The U.S. Department of Labor, Wage and Hour Division, issued its second Administrator’s Interpretation on June 16, 2010. Interpretation 2010-2

The AI concerns application of 29 U.S.C. 203(o).

In my opinion, this AI may very well have a significant impact in donning and doffing cases brought under the Fair Labor Standards Act (FLSA). In these cases, workers seek to be paid for time spent donning and doffing protective/sanitary gear, for example, and for time spent walking to the worksite.

In some circumstances, however, 29 U.S.C. 203(o) permits employers to not pay workers for time spent donning and doffing protective/sanitary gear and for time spent walking to the worksite.

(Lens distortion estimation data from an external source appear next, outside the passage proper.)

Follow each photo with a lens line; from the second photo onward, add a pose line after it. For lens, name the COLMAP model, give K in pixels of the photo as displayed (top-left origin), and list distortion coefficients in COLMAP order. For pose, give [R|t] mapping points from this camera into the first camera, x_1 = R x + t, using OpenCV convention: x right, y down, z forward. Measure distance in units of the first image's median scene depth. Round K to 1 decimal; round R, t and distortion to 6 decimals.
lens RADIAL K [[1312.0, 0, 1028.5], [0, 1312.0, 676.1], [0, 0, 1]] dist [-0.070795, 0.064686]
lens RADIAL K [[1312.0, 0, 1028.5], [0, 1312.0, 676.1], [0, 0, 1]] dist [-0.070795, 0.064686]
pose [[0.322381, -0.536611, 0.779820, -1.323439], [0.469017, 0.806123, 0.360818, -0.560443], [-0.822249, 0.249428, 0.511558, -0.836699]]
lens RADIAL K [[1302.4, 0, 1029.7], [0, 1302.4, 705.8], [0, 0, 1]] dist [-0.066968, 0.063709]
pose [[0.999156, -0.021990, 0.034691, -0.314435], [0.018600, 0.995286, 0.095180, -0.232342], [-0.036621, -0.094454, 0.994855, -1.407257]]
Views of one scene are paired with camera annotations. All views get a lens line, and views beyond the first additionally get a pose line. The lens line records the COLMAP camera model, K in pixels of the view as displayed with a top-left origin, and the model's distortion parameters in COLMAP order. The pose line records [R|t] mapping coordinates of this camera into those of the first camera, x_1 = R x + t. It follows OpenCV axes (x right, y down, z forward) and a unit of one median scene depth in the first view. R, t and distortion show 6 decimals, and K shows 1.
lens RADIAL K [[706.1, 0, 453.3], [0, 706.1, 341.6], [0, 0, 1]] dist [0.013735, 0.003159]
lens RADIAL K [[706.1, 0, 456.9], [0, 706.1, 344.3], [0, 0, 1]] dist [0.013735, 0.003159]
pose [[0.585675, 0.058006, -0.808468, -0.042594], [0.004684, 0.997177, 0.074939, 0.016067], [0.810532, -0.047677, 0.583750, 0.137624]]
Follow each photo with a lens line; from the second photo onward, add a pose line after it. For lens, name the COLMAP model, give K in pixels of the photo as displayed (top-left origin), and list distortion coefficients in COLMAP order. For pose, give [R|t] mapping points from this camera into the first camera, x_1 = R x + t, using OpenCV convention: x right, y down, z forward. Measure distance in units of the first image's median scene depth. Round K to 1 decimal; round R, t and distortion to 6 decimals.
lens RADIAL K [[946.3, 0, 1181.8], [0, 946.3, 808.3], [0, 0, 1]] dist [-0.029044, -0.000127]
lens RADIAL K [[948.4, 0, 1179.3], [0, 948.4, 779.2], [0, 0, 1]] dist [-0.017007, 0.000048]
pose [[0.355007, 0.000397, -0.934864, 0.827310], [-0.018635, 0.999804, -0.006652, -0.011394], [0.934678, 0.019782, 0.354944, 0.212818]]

Specifically, an employer can avoid paying for donning and doffing time, if the employer establishes that the workers are changing into “clothes” and that the employer and the workers’ union have expressly agreed to exclude such time as being compensable or a custom or practice exists between the employer and the union regarding the non-payment of time.

Many court cases recently have discussed what constitutes “clothes” as that term is defined at § 203(o).

AI 2010-2 defines the term “clothes” as used in § 203(o) in a narrow fashion as intended by Congress and rejects Opinion Letters issued by the DOL during the Bush Administration, which had greatly expanded the definition of “clothes”. Before the Bush Administration, the DOL had interpreted the term “clothes” in a narrow, pro-worker fashion that is consistent with the purpose and remedial scope of the FLSA. Thus, in my opinion AI 2010-2 restores the status quo.

Also, AI 2010-2 further states that clothes changing activity, which is covered by § 203(o), may constitute a principal activity under the FLSA. Accordingly, for example, walking time, which follows clothes changing activity covered under § 203(o), may be compensable even if the time spent changing clothes is not compensable.